PRESIDEN: JANGAN ANGGAP ENTENG DAMPAK NEGATIF KEMARAU PANJANG
Jakarta, Antara
Presiden Soeharto mengingatkan para pejabat untuk tidak menganggap enteng dampak negatif kemarau panjang, karena sekalipun sawah yang terkena puso (rusak parah, red) tidak banyak, peristiwa itu menyangkut nasib ratusan ribu orang.
Peringatan Kepala Negara itu dijelaskan Sekretaris Operasional Pengendalian Pembangunan (Sesdalopbang) Solihin GP kepada wartawan, setelah melapor kepada Presiden Soeharto di Jl Cendana, Rabu, tentang dampak negatif musim kemarau panjang ini.
Solihin mengatakan petugas Bina Graha mencatat bahwa sampai dengan bulan Juni musim kemarau ini saja sekitar 30.000 ha sawah mengalarni puso. Departemen Pertanian mencatat 20.000 ha yang puso.
Ia mengatakan sekalipun musim kemarau ini tidak mempengaruhi program pengadaan pangan secara nasional, dampaknya sangat terasa oleh para petani yang sawahnya rusak. Jika angka sawah puso yang dikeluarkan Deptan dipakai sebagai patokan, kata Solihin, maka sebanyak 80.000 kepala keluarga mengalami penderitaan. Solihin mengatakan satu KK biasanya mengolah sawah sekitar ¼ ha.
“Kalau angka 20.000 ha menjadi patokan, maka sekitar 400.000 orang mengalami penderitaan, karena satu KK biasanya terdiri atas lima orang,” kata Solihin ketika menggambarkan pengaruh negatif kemarau ini terhadap perekonomian ratusan ribu petani.
Ia mengatakan jika angka yang dikeluarkan Bina Graha itu dipakai maka 800.000 orang yang sedang menderita sampai dengan bulan Juni saja. Solihin khawatir bahwa angka ini akan bertambah lagi karena hujan baru akan datang beberapa bulan lagi. Presiden Soeharto mengatakan kepada Solihin bahwa penderitaan para petani ini adalah akibat kesalahan para pejabat terkait di bidang pertanian. Para tokoh tani antara lain yang tergabung dalam HKTI dan Kontak Tani, Nelayan And alan juga patut dipersalahkan.
“Kita tidak bisa menyalahkan para petani.

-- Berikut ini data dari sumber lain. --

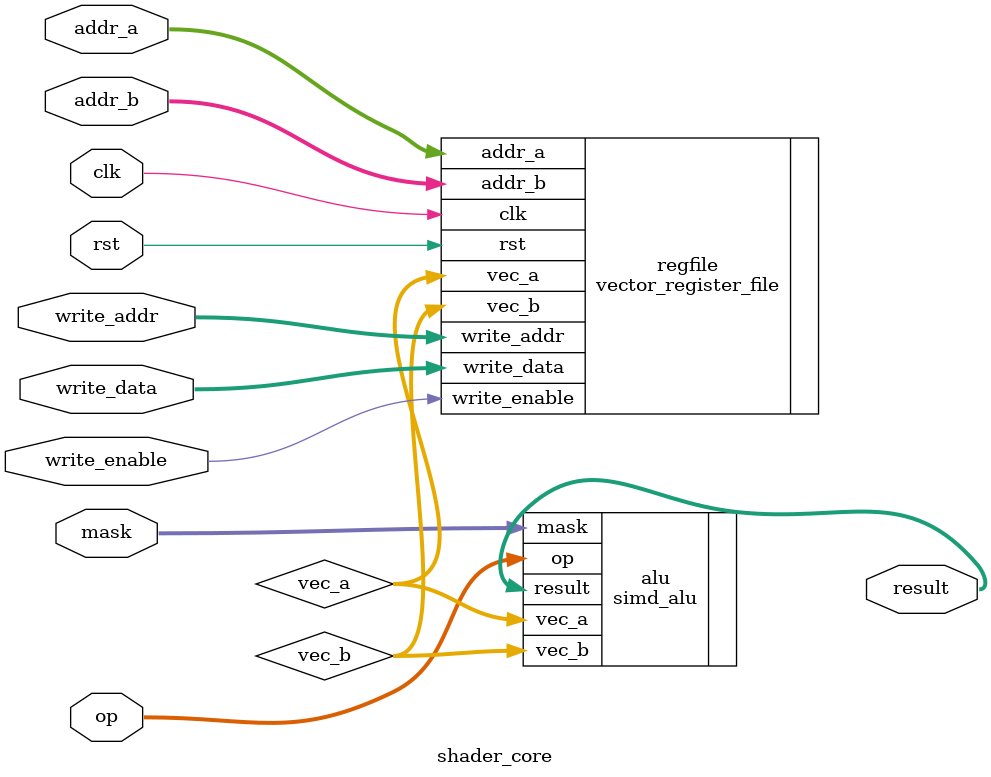
<source format=v>

module shader_core (
    input         clk,
    input         rst,
    input         write_enable,
    input  [2:0]  addr_a,
    input  [2:0]  addr_b,
    input  [2:0]  write_addr,
    input  [31:0] write_data,
    input  [1:0]  op,
    input  [3:0]  mask,
    output [31:0] result
);

   wire [31:0] vec_a;
   wire [31:0] vec_b;

   // Instantiate the vector register file
   vector_register_file regfile (
       .clk(clk),
       .rst(rst),
       .write_enable(write_enable),
       .addr_a(addr_a),
       .addr_b(addr_b),
       .write_addr(write_addr),
       .write_data(write_data),
       .vec_a(vec_a),
       .vec_b(vec_b)
   );

   // Instantiate the SIMD ALU
   simd_alu alu (
       .vec_a(vec_a),
       .vec_b(vec_b),
       .mask(mask),
       .op(op),
       .result(result)
   );
endmodule

</source>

Yang salah adalah para pimpinan fungsional,” kata Solihin.
Alasan Solihin adalah Badan Meteorologi dan Geofisika telah mengeluarkan ramalan tentang akan terjadinya kemarau panjang. Solihin mengatakan jika para pejabat mendengarkan secara cermat ramalan BMG itu maka mereka seharusnya menganjurkan petani terutama yang memiliki sawah tadah hujan untuk tidak menanam padi selama kemarau ini. Petani seharusnya dianjurkan menanam jenis tanaman lainnya misalnya kedelai, kata Solihin. Akibat kesalahan para pejabat serta tokoh-tokoh petani maka para petani tetap saja menanam padi sehingga akhirnya sawah-sawah itu menjadi kekeringan.

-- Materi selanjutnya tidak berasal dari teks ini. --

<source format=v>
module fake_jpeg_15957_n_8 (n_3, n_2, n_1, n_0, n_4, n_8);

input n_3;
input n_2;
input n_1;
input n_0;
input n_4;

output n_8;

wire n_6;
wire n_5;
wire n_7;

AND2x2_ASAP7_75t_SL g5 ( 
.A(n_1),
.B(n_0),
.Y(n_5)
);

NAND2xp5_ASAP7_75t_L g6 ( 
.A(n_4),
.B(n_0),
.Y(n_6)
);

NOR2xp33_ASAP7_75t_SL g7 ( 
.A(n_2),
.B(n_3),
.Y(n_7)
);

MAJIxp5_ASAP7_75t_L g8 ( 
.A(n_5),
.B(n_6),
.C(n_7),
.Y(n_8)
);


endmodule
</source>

“Jangan hanya pintar menghadiri rapat atau seminar saja,” kata Solihin ketika mengritik para pejabat dan tokoh petani. Kepada Kepala Negara, juga dilaporkan perkembangan 20 operasi khusus di berbagai daerah terpencil dan perbatasan yang bertujuan melakukan terobosan terhadap kegiatan pembangunan disana.
Solihin mengatakan operasi khusus itu dilakukan di daerah-daerah miskin dan terpencil antara lain di Irian Jaya, Sumatra Utara. Jika setiap kegiatan opsus memerlukan dana antara Rp 300 juta-Rp 400 juta maka sampai sekarang paling paling dihabiskan dana Rp 10 miliar.
Presiden Soeharto minta Solihin untuk tetap mengkoordinasikan kegiatan operasi khusus ini karena sekarang berbagai departemen teknis juga ikut membiayai opsus. Sampai sekarang dana opsus berasal dari Banpres.
Sumber : ANTARA (07/08/1991)
Dikutip sesuai tulisan dan ejaan aslinya dari buku “Presiden RI Ke II Jenderal Besar HM Soeharto dalam Berita”, Buku XIII (1991), Jakarta : Antara Pustaka Utama, 2008, hal. 669-670.